Maintenant qu'Obama a fait allégeance à l'AIPAC et qu'il a adopté la position de Bush vis-à-vis de l'Iran, le prix élevé du pétrole pourrait être une prévision que la politique "USraélienne" résultera probablement en des perturbations importantes d'approvisionnement. Pourtant, les récentes déclarations israéliennes selon lesquelles une attaque contre l'Iran était "inévitable" n'ont poussé le cours du brut que de 8 dollars.

Il est peut-être plus difficile de comprendre les taux d'intérêt à long-terme aux Etats-Unis que le cours élevé du pétrole. Les taux d'intérêt aux Etats-Unis sont en réalité en dessous du taux d'inflation, sans parler de la valeur de change du dollar qui est compromise. Les économistes, qui supposent des participants rationnels dans des marchés rationnels, ne peuvent pas expliquer pourquoi les prêteurs accepteraient indéfiniment des taux d'intérêt en dessous de l'inflation.

Bien sûr, les Américains n'obtiennent pas les chiffres réels de l'inflation de la part de leur gouvernement et c'est le cas depuis que l'Indice des Prix à la Consommation (IPC) a été truqué durant l'administration Clinton pour maintenir au plus bas les versements des retraites de la Sécurité Sociale en refusant aux pensionnés des ajustements complets par rapport au coût de la vie. Selon le statisticien John Williams, en utilisant l'outil de mesure de l'IPC d'avant l'ère Clinton, cela donne une inflation actuelle d'environ 7,5 %. Sous-estimer l'inflation fait paraître la croissance du PIB plus élevée. Si l'inflation était mesurée correctement, les Etats-Unis n'auraient probablement pas connu de véritable croissance au 21ème siècle.

Williams rapporte que les administrations politiques, pendant des décennies, ont truqué les chiffres de l'inflation de du chômage pour les rendre légèrement meilleurs. L'effet cumulatif a été de priver ces mesures de la véracité. Si je comprends Williams, aujourd'hui, à la fois les taux d'inflation et de chômage, tels que mesurés à l'origine, sont d'environ 12%.

En injectant de l'argent dans une initiative pour prévenir la récession et effacer les problèmes des bilans, la Réserve Fédérale fait monter, en règle générale, les prix des biens manufacturés et alimentaires. Pourtant, les revenus réels des Américains n'augmentent pas. Même sans les délocalisation des emplois, la politique économique des Etats-Unis a placé le gros de la population sur la voie de niveaux de vie plus faibles.

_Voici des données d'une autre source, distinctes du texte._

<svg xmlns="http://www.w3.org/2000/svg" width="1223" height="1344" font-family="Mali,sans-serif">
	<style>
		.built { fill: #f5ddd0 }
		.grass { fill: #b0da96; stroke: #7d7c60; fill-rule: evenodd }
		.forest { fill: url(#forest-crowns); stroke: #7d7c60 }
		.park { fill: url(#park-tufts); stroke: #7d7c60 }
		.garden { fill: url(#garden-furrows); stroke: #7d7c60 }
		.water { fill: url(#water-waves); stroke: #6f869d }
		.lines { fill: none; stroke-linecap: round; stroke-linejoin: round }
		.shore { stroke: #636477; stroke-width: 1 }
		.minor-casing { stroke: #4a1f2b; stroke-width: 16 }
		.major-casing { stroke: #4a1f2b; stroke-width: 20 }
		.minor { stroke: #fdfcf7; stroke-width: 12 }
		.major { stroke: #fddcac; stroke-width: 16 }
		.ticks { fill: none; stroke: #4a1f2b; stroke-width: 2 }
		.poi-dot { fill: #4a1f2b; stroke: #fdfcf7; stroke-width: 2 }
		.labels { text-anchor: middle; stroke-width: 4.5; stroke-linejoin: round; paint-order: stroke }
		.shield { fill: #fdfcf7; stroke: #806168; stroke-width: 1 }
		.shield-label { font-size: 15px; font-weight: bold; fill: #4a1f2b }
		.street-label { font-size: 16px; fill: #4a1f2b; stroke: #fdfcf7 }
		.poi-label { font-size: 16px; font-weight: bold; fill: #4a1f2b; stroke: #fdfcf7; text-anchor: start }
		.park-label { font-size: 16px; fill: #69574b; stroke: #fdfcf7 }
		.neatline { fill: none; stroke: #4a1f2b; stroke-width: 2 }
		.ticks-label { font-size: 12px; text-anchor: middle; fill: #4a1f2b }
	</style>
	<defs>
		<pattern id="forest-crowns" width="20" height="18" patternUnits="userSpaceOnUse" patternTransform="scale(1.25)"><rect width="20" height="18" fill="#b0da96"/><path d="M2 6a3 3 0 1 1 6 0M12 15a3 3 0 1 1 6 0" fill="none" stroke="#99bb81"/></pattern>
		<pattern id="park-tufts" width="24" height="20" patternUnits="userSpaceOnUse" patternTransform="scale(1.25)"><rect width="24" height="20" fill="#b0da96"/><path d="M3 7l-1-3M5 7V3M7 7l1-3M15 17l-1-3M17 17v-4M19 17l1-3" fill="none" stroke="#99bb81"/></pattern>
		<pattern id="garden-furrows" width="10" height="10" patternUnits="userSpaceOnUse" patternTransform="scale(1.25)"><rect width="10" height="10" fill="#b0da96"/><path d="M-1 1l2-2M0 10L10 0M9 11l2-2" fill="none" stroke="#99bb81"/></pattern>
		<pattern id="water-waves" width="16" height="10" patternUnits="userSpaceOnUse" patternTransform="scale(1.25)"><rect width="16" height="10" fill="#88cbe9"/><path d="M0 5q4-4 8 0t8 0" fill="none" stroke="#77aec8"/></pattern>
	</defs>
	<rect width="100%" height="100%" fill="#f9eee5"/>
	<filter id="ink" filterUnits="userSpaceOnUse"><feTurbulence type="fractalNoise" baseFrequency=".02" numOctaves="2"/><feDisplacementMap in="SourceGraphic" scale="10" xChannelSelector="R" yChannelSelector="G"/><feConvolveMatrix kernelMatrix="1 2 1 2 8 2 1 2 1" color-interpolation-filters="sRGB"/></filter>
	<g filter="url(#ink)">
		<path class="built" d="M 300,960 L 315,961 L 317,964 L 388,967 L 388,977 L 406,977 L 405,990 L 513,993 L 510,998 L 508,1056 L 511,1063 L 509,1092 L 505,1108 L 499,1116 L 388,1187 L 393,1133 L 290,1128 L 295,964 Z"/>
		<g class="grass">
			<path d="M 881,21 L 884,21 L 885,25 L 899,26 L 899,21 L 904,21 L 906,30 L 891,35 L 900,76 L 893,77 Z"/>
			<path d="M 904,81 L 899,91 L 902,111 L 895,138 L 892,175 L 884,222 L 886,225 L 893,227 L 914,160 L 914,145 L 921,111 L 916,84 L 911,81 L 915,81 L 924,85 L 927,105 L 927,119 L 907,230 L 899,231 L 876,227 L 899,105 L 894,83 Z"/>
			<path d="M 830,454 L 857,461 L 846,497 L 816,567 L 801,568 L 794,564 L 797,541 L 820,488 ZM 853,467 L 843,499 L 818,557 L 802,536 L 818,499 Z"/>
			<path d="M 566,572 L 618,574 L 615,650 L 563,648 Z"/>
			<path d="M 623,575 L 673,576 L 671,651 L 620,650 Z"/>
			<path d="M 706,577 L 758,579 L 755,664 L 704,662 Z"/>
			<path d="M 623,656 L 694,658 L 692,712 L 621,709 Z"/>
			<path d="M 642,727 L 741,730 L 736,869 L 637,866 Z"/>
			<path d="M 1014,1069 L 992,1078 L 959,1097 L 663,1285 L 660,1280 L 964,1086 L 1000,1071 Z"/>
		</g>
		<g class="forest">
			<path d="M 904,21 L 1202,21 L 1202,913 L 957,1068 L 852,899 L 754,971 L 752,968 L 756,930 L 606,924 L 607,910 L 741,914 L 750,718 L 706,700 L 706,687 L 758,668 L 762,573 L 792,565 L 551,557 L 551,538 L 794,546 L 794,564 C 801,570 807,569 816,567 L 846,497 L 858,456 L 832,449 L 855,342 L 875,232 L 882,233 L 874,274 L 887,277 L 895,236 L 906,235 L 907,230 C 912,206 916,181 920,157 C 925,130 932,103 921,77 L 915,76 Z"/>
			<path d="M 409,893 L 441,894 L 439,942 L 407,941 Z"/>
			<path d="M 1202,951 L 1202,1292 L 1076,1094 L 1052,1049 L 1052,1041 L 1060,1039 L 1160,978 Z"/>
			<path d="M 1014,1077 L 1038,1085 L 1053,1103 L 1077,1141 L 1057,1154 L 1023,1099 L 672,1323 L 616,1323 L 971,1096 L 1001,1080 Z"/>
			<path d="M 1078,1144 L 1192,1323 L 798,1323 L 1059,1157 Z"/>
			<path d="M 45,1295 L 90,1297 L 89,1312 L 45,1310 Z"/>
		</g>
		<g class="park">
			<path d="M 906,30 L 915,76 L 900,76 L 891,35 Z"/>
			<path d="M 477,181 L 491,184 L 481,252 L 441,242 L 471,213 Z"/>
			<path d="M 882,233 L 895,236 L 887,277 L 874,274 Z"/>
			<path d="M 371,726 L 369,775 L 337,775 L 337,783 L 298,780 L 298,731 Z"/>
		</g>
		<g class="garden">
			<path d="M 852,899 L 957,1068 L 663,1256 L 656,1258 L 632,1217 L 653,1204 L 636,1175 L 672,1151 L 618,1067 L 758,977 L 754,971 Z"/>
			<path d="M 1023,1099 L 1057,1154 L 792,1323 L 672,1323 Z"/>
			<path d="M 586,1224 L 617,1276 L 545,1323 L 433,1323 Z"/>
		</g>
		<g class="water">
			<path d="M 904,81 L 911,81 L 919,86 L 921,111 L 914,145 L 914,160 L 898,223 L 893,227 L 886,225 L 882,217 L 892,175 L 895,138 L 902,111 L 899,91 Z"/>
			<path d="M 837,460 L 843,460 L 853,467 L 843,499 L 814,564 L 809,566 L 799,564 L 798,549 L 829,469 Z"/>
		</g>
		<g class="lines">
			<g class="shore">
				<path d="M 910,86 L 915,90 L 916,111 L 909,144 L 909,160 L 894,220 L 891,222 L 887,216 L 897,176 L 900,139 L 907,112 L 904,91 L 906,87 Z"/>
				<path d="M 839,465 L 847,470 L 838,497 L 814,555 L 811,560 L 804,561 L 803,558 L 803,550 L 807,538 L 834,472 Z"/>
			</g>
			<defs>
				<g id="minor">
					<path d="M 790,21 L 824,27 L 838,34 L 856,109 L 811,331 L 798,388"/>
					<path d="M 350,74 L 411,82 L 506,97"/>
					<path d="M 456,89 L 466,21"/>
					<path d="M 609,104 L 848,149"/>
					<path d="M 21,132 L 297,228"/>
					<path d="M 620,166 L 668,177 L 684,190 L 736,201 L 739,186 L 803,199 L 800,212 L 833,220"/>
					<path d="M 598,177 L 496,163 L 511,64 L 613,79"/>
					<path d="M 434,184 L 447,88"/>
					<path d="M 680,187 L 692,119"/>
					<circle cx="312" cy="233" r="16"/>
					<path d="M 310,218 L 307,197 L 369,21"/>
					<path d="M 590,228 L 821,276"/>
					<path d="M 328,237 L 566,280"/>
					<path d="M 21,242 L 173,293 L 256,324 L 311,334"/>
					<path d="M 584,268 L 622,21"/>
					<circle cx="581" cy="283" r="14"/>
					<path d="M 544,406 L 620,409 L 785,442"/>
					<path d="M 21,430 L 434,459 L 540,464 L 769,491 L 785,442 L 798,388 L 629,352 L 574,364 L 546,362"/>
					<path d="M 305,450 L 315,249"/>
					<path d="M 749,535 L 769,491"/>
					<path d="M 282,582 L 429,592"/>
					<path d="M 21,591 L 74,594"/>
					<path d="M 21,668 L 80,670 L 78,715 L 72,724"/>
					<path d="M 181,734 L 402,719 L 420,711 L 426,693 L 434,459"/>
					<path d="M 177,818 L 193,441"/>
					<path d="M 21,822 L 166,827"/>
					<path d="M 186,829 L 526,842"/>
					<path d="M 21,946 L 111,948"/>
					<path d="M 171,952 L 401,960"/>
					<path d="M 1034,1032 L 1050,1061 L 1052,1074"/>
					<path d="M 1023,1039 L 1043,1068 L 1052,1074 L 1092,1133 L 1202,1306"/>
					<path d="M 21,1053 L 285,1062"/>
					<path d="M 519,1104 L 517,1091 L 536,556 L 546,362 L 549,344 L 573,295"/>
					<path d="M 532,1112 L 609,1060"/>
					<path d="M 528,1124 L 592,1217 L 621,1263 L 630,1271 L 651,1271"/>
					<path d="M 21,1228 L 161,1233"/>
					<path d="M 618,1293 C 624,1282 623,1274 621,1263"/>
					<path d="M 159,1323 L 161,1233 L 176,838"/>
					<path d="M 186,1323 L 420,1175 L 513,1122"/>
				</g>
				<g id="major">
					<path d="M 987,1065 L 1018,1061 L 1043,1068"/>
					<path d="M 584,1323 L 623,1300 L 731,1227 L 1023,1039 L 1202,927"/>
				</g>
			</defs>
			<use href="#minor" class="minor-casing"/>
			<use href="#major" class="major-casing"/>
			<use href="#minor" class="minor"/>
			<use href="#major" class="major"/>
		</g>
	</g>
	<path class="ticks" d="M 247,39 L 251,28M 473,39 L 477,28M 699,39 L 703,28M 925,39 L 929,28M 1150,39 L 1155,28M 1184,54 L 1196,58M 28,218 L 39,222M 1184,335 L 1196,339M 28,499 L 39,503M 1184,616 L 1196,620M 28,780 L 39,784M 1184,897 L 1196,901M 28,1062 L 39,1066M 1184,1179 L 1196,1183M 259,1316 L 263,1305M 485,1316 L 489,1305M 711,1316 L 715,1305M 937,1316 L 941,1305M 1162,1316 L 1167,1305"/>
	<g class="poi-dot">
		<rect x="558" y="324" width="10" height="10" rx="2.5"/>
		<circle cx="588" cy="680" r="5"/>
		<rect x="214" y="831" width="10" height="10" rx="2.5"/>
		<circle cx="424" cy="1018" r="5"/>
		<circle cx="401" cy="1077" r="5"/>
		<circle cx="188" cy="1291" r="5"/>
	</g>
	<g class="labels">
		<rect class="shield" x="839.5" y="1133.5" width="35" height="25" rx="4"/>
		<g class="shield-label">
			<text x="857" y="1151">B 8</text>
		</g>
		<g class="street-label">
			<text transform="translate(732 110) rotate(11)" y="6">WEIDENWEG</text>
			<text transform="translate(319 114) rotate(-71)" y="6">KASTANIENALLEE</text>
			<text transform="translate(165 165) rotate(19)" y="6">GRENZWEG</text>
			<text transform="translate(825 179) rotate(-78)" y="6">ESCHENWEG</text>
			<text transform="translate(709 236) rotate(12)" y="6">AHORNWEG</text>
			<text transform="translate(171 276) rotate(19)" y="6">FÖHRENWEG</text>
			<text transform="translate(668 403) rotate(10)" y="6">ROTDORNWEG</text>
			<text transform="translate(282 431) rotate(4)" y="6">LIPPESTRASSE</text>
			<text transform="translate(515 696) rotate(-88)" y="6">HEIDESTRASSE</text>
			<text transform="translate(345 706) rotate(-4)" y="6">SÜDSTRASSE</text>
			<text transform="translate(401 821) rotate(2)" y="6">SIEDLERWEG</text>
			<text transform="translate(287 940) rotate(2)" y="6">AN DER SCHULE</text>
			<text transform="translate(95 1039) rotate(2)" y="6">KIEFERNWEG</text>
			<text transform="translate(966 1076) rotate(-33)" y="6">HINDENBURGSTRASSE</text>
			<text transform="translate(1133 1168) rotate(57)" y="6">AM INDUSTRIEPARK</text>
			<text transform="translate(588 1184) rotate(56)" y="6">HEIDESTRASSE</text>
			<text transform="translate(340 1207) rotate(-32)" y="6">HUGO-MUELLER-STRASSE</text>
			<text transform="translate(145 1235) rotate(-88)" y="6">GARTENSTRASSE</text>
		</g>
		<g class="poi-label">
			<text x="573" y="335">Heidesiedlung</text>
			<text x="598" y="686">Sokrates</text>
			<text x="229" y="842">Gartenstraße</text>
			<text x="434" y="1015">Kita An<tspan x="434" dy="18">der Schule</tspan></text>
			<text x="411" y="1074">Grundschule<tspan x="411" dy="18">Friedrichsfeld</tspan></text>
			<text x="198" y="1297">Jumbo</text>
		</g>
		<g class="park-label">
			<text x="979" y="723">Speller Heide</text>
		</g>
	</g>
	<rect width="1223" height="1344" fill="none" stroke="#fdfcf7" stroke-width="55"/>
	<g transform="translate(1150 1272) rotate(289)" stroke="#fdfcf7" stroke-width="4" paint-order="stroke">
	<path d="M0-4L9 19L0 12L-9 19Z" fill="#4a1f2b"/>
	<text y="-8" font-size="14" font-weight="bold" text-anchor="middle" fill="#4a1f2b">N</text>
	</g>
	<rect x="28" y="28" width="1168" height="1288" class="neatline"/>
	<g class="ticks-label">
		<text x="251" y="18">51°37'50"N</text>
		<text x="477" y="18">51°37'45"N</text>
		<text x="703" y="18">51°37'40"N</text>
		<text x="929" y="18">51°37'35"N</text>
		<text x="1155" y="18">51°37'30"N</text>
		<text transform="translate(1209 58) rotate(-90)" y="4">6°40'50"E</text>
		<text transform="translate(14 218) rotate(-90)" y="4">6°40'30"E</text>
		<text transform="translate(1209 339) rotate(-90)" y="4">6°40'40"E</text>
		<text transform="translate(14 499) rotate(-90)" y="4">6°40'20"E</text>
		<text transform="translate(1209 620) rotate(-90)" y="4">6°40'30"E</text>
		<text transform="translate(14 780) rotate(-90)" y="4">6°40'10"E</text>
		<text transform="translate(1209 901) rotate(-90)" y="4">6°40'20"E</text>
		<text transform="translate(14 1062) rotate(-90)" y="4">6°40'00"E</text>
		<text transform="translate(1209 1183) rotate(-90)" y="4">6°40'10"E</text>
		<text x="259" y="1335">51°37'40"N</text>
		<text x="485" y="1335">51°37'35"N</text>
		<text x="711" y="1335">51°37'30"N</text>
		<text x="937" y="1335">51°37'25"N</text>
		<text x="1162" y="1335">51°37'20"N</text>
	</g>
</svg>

La crise qui pointe pour les Etats-Unis est la perte de son rôle de devise de réserve mondiale. Une fois que le dollar aura perdu ce rôle, le gouvernement des Etats-Unis ne sera pas capable de financer ses opérations en empruntant à l'extérieur et les étrangers cesseront de financer le déficit commercial massif des Etats-Unis. Cette crise éliminera les Etats-Unis en tant que puissance mondiale.

Paul Craig Roberts fut Secrétaire-adjoint au Trésor dans l'administration Reagan. Il a été rédacteur en chef associé de la page éditoriale du Wall Street Journal et rédacteur en chef collaborateur de National Review. Il est aussi le co-auteur de "The Tyranny of Good Intentions" [La Tyrannie des Bonnes Intentions].